Il Verona scudettato fa visita al Napoli e ne busca cinque. Dopo aver preso un gol così, chiunque avrebbe smesso di giocare…
Usa ’94. L’Argentina voleva rottamarlo, scoprì che aveva ancora bisogno di lui. Qui il gol – fantastico – rifilato alla Grecia. Il resto lo sapete: lo fermò solo una speciosa e cattiva interpretazione all’antidoping.
Faceva tutto di sinistro. Qualcuno lo criticò anche per questo. Maradona invece, nonostante fosse basso, segnava anche di testa. In maniera, ovviamente, non convenzionale. Come dimostra questa rete rifilata alla Sampdoria nell’anno del primo scudetto…
Un’altra delle vittime preferite di Diego Maradona fu il River. Quando era ancora una grande promessa del Boca, Maradona segnò così agli “odiati” millionaros – facendo impazzire il suo cantore Victor Morales.
Passò al Barcellona e nei derby, nelle sfide di cartello, nei clasicos, lui s’è sempre esaltato. Al Bernabeu, questo gol se lo ricordano ancora bene….
Non poteva mancare questo gol. Messico ’86 contro l’Inghilterra. Serve aggiungere altro? De que planeta viniste, barrilete cosmico?
Sempre dall’Azteca, qualche decina di minuti prima: la mano de dios…
L’ultimo gol di Maradona. Con la maglia del Boca, su rigore. Al Newell’s Old Boy, contro Goicoechea, l’eroe (ahinoi…) della semifinale contro l’Italia nel mondiale del ’90. La fine del gioco, l’inizio della leggenda.
… avanza dalla sua metà campo, perché non ci siano dubbi che stia per fare qualcosa che nessuno ha mai fatto. E anche se non indossa la bandiera albiceleste (nell’occasione è azzurra) la porta sulle spalle. La stringe in una mano, perché nessuno la veda. Inizia a seminarli definitivamente, liquidandoli uno a uno e muovendosi al ritmo di una musica che loro, poveri stolti, non comprendono. Non sentono la musica, ma sentono invece uno strano bruciore, qualcosa che dice che la fine è prossima.
E il tizio va avanti, in modo tale che inizino a non crederci. In modo tale che non se lo scordino mai.
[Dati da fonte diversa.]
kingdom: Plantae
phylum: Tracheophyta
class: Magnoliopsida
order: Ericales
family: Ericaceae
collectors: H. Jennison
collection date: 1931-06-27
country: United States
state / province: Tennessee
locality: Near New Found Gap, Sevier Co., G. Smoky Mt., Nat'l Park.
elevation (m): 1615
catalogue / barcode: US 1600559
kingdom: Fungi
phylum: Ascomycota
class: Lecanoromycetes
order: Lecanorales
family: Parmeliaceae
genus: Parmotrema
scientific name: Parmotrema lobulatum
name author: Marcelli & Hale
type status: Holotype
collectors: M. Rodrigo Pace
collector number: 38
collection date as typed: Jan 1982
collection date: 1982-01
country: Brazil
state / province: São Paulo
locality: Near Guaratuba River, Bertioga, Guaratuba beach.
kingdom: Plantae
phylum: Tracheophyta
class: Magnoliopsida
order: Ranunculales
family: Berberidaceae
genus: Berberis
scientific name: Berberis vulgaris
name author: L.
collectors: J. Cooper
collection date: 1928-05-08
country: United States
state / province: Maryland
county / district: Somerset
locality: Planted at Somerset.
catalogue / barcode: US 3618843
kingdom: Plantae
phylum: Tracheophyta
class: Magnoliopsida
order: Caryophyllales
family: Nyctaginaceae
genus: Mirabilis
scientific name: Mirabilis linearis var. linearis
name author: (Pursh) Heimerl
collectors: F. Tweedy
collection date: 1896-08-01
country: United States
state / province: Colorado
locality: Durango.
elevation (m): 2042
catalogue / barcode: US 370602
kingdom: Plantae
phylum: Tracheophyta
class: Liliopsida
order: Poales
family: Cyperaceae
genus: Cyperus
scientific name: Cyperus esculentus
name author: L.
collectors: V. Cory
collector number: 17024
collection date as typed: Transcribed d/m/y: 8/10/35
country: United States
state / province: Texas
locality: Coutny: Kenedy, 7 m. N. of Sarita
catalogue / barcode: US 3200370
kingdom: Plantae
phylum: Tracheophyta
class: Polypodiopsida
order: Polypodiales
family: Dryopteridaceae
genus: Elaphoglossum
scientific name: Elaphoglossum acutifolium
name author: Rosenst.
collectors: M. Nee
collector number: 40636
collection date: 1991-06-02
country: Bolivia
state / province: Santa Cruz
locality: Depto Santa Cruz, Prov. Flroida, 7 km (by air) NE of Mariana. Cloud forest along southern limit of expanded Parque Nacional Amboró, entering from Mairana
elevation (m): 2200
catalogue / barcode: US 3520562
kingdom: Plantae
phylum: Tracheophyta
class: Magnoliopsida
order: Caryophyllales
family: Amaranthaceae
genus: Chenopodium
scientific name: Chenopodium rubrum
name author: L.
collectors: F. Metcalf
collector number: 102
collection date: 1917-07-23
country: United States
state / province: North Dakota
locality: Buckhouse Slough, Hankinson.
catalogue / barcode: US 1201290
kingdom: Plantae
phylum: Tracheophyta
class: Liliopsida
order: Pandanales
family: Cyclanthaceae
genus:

In modo tale da fargli posare la birra o qualunque cosa tengano tra le mani. In modo tale da farli rimanere a bocca aperta e con la faccia da scemi, pensando che no, non può succedere, che qualcuno lo fermerà, che quel moretto vestito di azzurro e di argentino non entrerà in area con la palla incollata al piede, che qualcuno farà qualcosa prima che faccia una finta al portiere lasciandoselo alle spalle, che qualcosa succederà per rimettere a posto la storia, affinché sia come Dio e la regina comandano, perché nel calcio deve essere come nella vita, in cui è sempre il più forte a vincere ed è sempre il più debole a perdere. Si guardano tra di loro chiedendo a quello di fianco se si tratta soltanto un incubo. Però è inutile, perché neanche quando il tizio gli regala una frazione di secondo in più, quando il tizio rallenta per portarsela al sicuro sul mancino, nemmeno lì riescono a evitare di entrare nella storia come gli umiliati, gli undici inglesi annientati e increduli, i milioni di inglesi che guardano la tv senza voler credere a ciò che sanno sarà vero per sempre, perché il pallone va lì a morire nella rete per l’eternità, e il tizio va ad abbracciare gli altri alzando gli occhi al cielo. E non so se lui lo sa, ma fa bene guardare al cielo.
Perché derubarli andava bene, ma era poco. Perché ciò che ci avevano tolto loro era troppo grande e quindi serviva umiliarli in maniera adeguata. Per averli immortalati in ogni momento in cui questo gol sarebbe stato visto e rivisto all’infinito, in ogni angolo del pianeta. Loro rivedendosi un milione di volte fino a stancarsi dalla ripetizione incredula. Loro esterrefatti, loro che non ce la fanno, loro che si guardano da casa mentre affondano definitivamente nella sconfitta, minuscola, calcistica, assoluta, eterna, indimenticabile.
“Dovranno scusarmi”
E. Sacheri
Che emozioni che regala ancora oggi ascoltare il più grande fuoriclasse dei cronisti sportivi, Victor Hugo Morales, narrare le epiche gesta del più grande fuoriclasse del calcio… Un connubio che sublima in poesia, in arte pura.